La lezione che più di tutte teneva gli studenti in apprensione era Cura delle creature magiche, perché Hagrid, contando sul fatto che ormai erano maghi maggiorenni fatti e finiti, aveva inserito nel suo programma solo creature che il Ministero classificava come XXXX, da studiare nella Foresta Proibita, con il risultato che spesso i ragazzi tornavano dalle sue lezioni coperti di fango, con i vestiti bruciacchiati e strappati e diverse ferite.
Il vero Alastor Moody si rivelò paranoico e perfezionista oltre ogni previsione, vedeva complotti di maghi oscuri annidati ovunque e non si stancava mai di gridare ai ragazzi “VIGILANZA COSTANTE!” Tuttavia, i racconti di come aveva catturato e mandato ad Azkaban frotte di mangiamorte erano molto appassionanti: i ragazzi proseguivano con l’apprendimento degli incantesimi non verbali e delle migliori tecniche di difesa dagli anatemi. Anche alla fine delle lezioni di Moody capitava spesso che i ragazzi restassero lesi da fatture urticanti o pungenti e Madama Chips, isterica per il superlavoro, minacciò di licenziarsi se i due professori non si fossero dati una calmata.
Il corso di Oleander era frequentato da pochi studenti, perciò la donna aveva riunito i ragazzi di tutte e quattro le Case. La maga non aveva l’attitudine e il comportamento di una professoressa, vestiva sempre con abiti da lavoro e le sue lezioni assomigliavano di più ad un laboratorio che a un normale corso di studi di magia, ma d’altronde lei, nello spirito, si sentiva un’artigiana più che un'insegnante.

Hermione, elettrizzata dall’idea di poter studiare una nuova materia, si iscrisse subito e trascinò anche Harry e Ron. L’aula era piccola, ma esposta a sud e molto luminosa, inoltre la maga l’aveva riempite di teche con rocce e cristalli di ogni tipo che, quando venivano colpiti dalla luce del sole, creavano bellissimi giochi di luce. Ad Harry piaceva molto, perché il suo corso veniva subito dopo Divinazione ed era un piacere poter scordare in fretta l’atmosfera rossastra e fumosa della Torre.
“Questo corso di Cristallogia e talismani magici – spiegò la maga la prima lezione – avrà sia una parte teorica di studio dei cristalli e delle pietre dure, sia una parte pratica di creazione di oggetti e talismani. Per esperienza personale so che i ragazzi trovano lo studio dei cristalli molto noioso e che quando ci sono da maneggiare attrezzi le ragazze inorridiscono. Benvenuti alla prima materia che scontenta chiunque!”
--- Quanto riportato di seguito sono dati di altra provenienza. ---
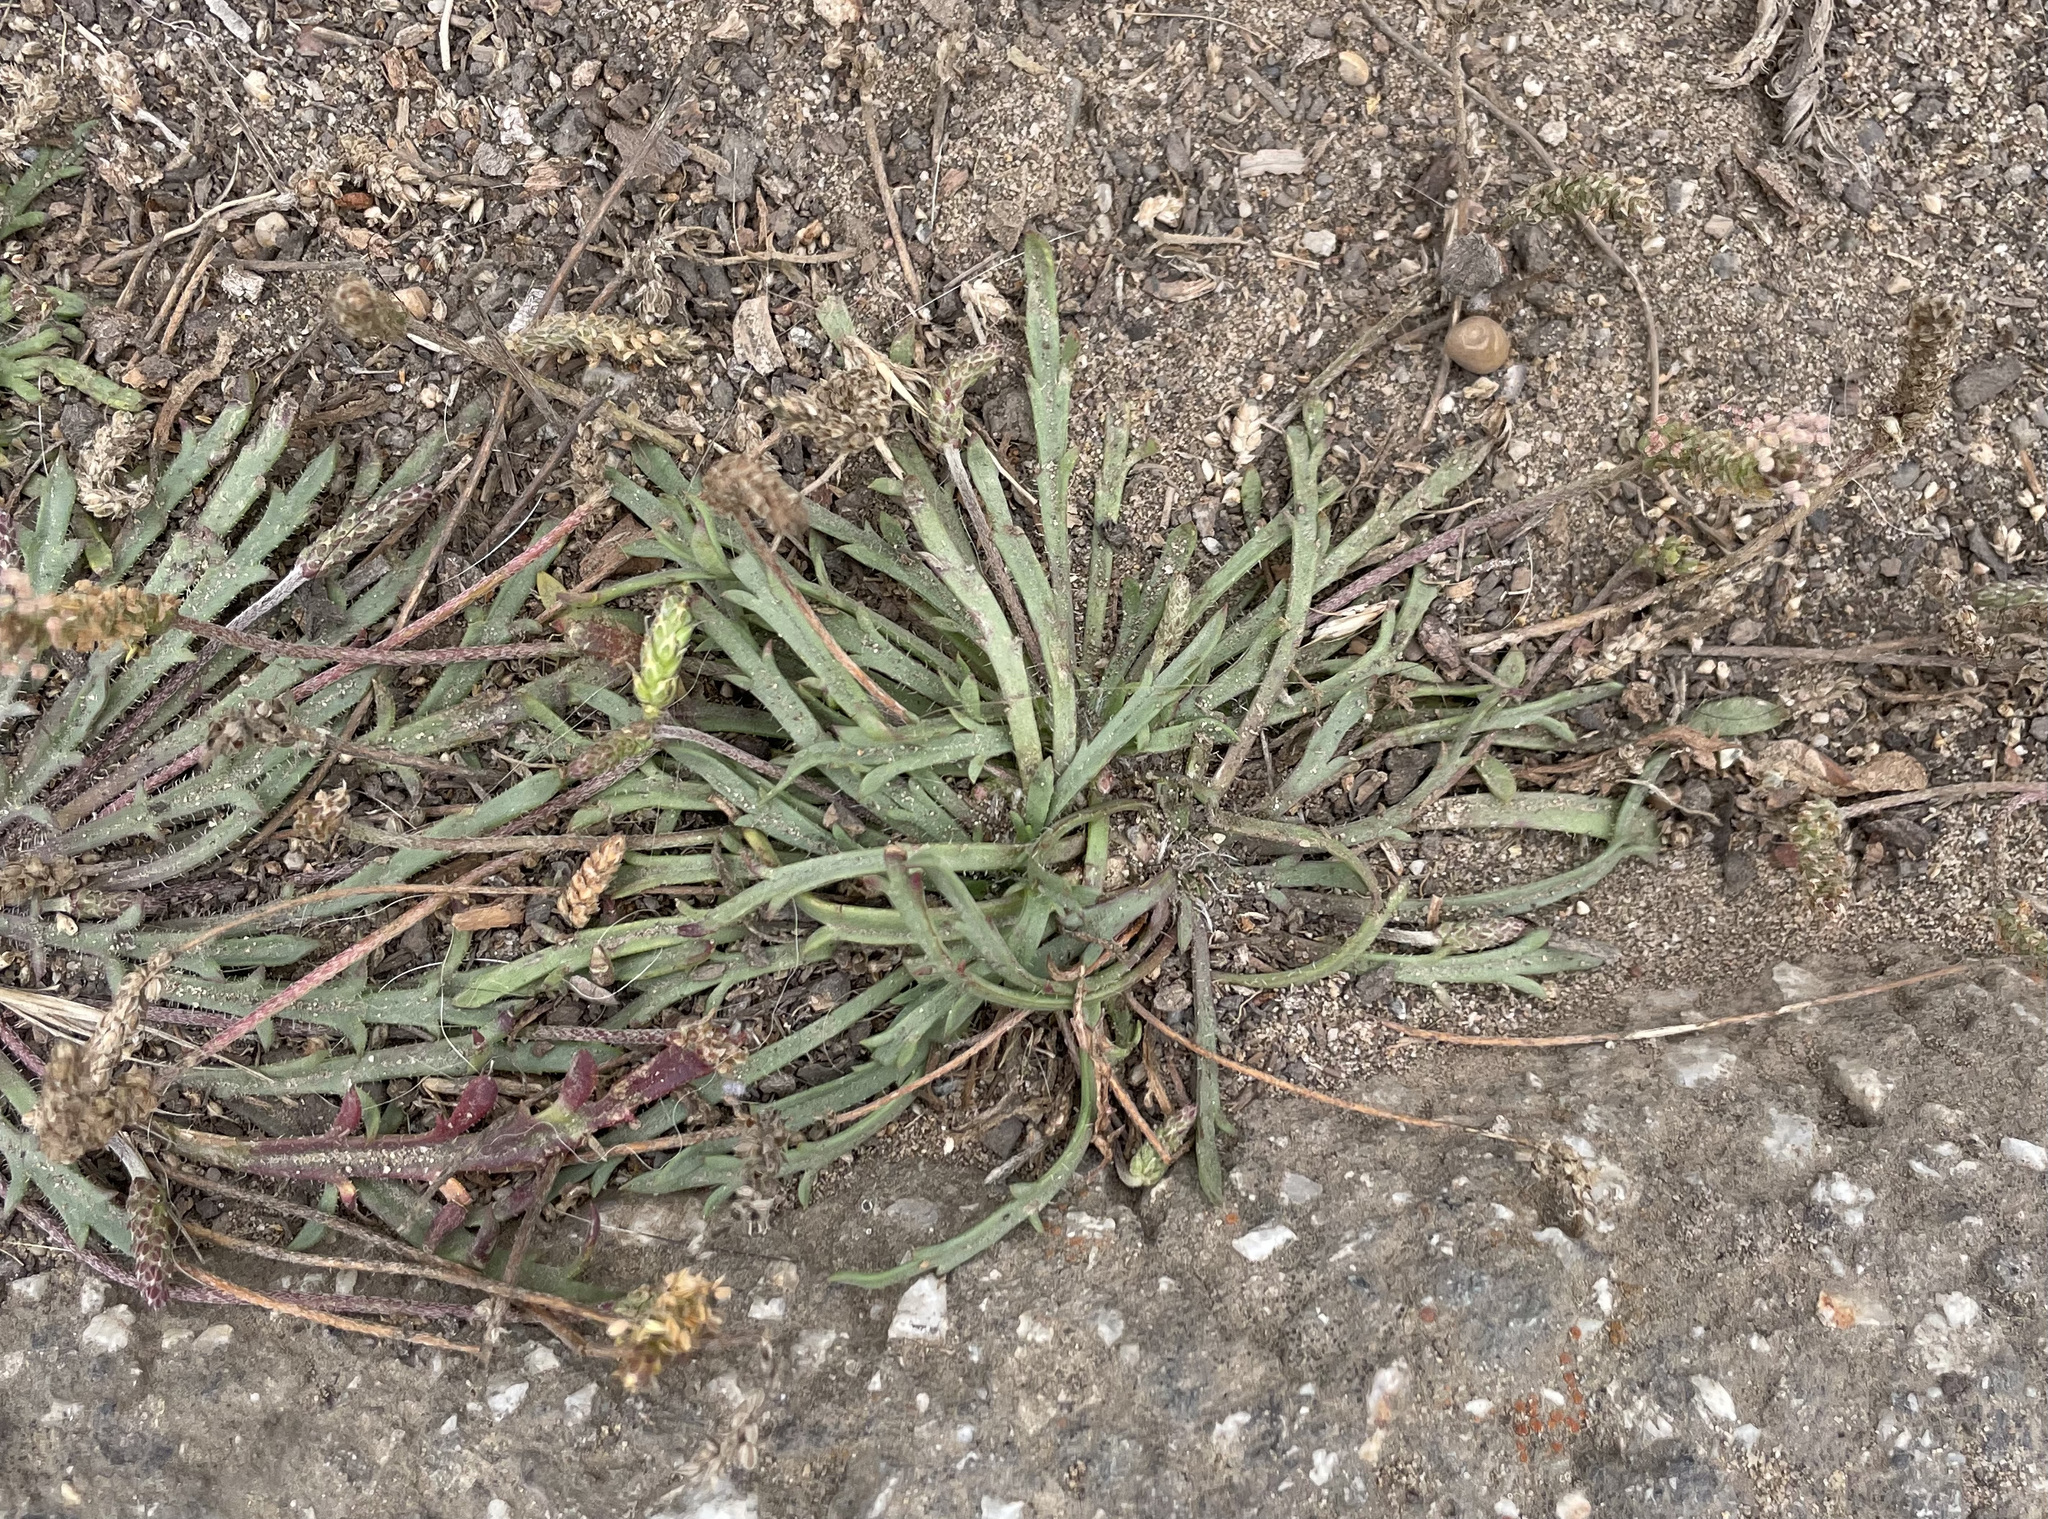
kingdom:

La classe scoppiò in una risata.
“Se avanzerà tempo, verso la fine dell’anno vi spiegherò anche come riparare un oggetto magico danneggiato. Qualcuno ha idea del perchè non basti un semplice Reparo?”
Tracey Davis fu la prima a rispondere “Un artigiano magico attiva gli incantesimi man mano che procede nella creazione dell'oggetto, quindi non è sufficiente riparare fisicamente ciò che si è rotto, ma occorre anche simultaneamente restaurare l'incantesimo in esso contenuto."
"Assolutamente esatto, venti punti a Serpeverde. In questo corso per prima cosa vi insegnerò a purificare le pietre ed i cristalli prima di un loro eventuale utilizzo. Chi sa dirmi perché è necessaria questa operazione?”
La mano di Hermione scattò verso l’alto, decisa a non farsi battere dalla rivale: “I cristalli sono entità prive di morale e di discernimento, quindi assorbono le energie esterne e sono da esse influenzati. Pertanto, per utilizzarli, è necessario purificarli da ogni influenza precedente.” disse tutta d’un fiato.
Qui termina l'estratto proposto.